Um conto escrito por

Matthew Maxwell

— Nós usamos um OPP, organismo priônico patogênico. O OPP infecta a hidralisca e engana o código genético, que desenvolve um novo lobo cerebral. Esse lobo permite que meu sistema a controle de fora. Tudo isso está no...

— Besteira — desdenhou o homem. — Pura besteira. Isso é um devaneio infantil que a CTU tentou levar a cabo com o Projeto "Divisa Negra". Quase matou todo mundo. Talvez você estivesse ocupada demais com os livros para perceber.

— Não é besteira. A Divisa Negra foi uma bagunça.

A jovem se irritou e atirou o console remoto na mesa de aço: — A CTU tentou forçar um esquema de controle de cima para baixo em organismos que evoluíram durante milhões de anos para responder a controladores de colmeia. Este problema exige uma abordagem completamente diferente.

— Eu propus uma solução de baixo para cima, que é atingir os desgraçados bem onde são mais vulneráveis: em nível individual.

A irritação impedia que ela fosse polida: — Vou explicar do jeito mais simples, para que você entenda.

Em resposta, apenas o brilho alaranjado do charuto.

Os dedos da cientista dançaram no console e o monstro rolou da mesa, não sacudindo desajeitadamente, mas deslizando com suavidade e fluidez, gracioso e repulsivo ao mesmo tempo.

— Ele não ouve o que a rainha diz. Ouve o que eu digo!

Dennis coleou para perto da Dra. Loew; perto dela, parecia gigantesco. Esperou de braços recolhidos, em posição de ataque.

As pessoas na sala se alarmaram com a exibição, um clamor de sombras. O homem que fizera as perguntas permaneceu imóvel, aspirando mais fumaça.

Ela apagou um código de comando no console.

Dennis enrijeceu-se, esticou os braços e recolheu-os de volta; estava pronto para saltar.

— Dra. Loew, nós podemos perfeitamente...

— Guardem suas perguntas! — vociferou ela.

O movimento foi rápido demais para qualquer olho acompanhar. A pele escura e brilhosa estremeceu quase imperceptivelmente, e Dennis saltou do chão para a janela de observação do outro lado da sala.

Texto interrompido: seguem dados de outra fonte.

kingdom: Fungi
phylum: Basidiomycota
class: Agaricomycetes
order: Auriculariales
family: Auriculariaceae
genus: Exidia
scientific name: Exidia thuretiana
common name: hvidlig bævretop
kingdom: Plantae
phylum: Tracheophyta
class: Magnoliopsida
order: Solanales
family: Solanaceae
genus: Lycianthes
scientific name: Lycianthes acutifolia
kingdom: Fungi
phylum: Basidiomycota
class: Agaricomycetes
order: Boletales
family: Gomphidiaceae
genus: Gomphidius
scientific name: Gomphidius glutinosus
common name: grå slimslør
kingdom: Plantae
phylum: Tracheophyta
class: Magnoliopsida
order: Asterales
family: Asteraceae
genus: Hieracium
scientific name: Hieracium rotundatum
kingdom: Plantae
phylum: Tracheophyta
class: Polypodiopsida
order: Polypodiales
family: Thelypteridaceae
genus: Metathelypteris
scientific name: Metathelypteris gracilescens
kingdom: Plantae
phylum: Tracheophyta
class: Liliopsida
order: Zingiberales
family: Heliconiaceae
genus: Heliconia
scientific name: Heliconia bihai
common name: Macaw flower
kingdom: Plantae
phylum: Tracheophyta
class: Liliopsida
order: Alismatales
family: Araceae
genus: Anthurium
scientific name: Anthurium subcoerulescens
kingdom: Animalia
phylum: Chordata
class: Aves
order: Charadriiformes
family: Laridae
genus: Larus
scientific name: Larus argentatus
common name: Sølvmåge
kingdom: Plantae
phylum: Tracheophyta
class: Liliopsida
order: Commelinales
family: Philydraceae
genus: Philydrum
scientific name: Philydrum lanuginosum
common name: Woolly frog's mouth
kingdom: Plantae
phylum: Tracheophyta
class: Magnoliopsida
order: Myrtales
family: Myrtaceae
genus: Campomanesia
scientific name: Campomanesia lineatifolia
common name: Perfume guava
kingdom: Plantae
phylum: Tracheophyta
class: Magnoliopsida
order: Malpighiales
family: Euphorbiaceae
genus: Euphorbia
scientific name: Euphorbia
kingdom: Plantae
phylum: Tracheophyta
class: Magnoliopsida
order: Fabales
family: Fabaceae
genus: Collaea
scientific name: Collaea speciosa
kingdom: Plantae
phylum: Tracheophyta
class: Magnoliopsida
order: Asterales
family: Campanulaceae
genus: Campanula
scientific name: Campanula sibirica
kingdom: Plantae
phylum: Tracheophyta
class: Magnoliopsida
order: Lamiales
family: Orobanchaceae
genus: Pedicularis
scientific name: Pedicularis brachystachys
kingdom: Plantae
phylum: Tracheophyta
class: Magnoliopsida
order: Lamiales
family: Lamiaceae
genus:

A criatura se chocou contra a janela com a força de um caminhão. As lâminas falciformes arranhavam a barreira freneticamente. Dennis, então, se afastou e investiu de novo contra o vidro, rachando-o.

Houve gritos da audiência. Nada de perguntas, nem reprimendas. Somente gritos. Talvez agora entendessem o grau de controle que ela tinha.

— Acertem o alvo — disse o questionador, aparentemente para ninguém.

Botas metálicas se chocaram contra o piso atrás dela. Quatro fuzileiros irromperam no auditório, sacando as armas no instante em que a porta veio ao chão. Dennis estaria morto antes de se virar para eles.

— Não! — guinchou Loew, abandonado todo o pretenso controle. — Vocês vão destruir anos de pesquisa! — gritou o mais alto que pôde, mas sem entrar na linha de fogo.

— Cancelar — disse a voz.

Ela meneou a cabeça em silêncio enquanto dava um comando.

Recolhendo os braços, Dennis saltou para trás e caiu como um monte de carne contra o piso. Em seguida, a criatura rolou para perto da Dra. Loew, onde permaneceu relaxada.

Um farfalhar se fez ouvir logo acima, calças e casacos roçando agoniadamente uns contra os outros. Uma porta de saída bateu.

— Bem na hora, homens — disse ele.

Os fuzileiros não baixaram as armas.

Exaurida, a Dra. Loew tentava disfarçar o arquejo e recuperar uma aparência de compostura. O controle da demonstração retornara às suas mãos à custa de seu autocontrole.

— Ele não teria ferido vocês — sugeriu. — Era uma demonstração. Vejam.

A doutora puxou do jaleco uma sonda cirúrgica e mirou no buraco aberto na cabeça de Dennis.

— Eu poderia transformar o cérebro dele em gelatina, e ele nem saberia. — A doutora ficou parada, quase tocando o cérebro exposto com a sonda.

Ela afastou o instrumento e deu as costas para a criatura. Outro toque no console e Dennis esmoreceu, totalmente drenado de energia e ímpeto, exaurido.

— Ele não é mais uma ameaça para nós, a menos que receba ordens para ser.

A brasa do charuto tremeluzia e se movia na penumbra: — Já vi o suficiente. Leve seu bichinho e dê aos meus assistentes a oportunidade de se trocarem. — O homem sugou o charuto, acendendo-o novamente. — Então, nós conversaremos.